We did a mixture.
Independent school nursery from 3 years because the option was a playgroup with limited curriculum and resources. The nursery provided French, ballet, swimming, music, lots of interesting activities. They loved it.
We were offered scholarship for our eldest two into preprep but declined as we wanted our children to have a better sense of community and belonging closer to home and linked to our church. There was a very, very good primary that really celebrated achievement, had good parental involvement, offered a well differentiated learning programme and allowed our children to mix with the wide spectrum of society rather than ‘ivory tower children’.
We stayed with state most of the way through secondary because there were better qualified teachers, opportunities to work alongside all abilities whilst being encouraged to stretch themselves and better roots within local community.
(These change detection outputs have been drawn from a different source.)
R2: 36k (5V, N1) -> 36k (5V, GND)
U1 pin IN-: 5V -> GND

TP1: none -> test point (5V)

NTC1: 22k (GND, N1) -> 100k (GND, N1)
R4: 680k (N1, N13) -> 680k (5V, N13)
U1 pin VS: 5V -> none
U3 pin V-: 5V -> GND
Illness meant we decided at a late stage to transfer them to a top full boarding school. Our eldest was already about to go off to university, so did entirely state. The advantages for us was that illness didn’t impact on their learning and achievement and there was no guilt/logistical nightmare around hospital admissions.
They had many advantages in terms of networking, pastoral support and a smoother, more controlled UCAS process with stronger guidance/checking around coursework. They had opportunities not available outside the independent sector such as ongoing support through alumni. They got amazing free holidays from very rich friends! Their accent may have been polished a little but the children locally are usually well spoken anyway so it was just tweaking rather than pure Eliza Doolittle.
What they didn’t get was increased self reliance - they were spoon fed, rather. They didn’t continue to work alongside children of all backgrounds and got a bit smug, if I’m honest. The youngest lost touch with financial reality and struggles now thinking that she is a bit hard done by.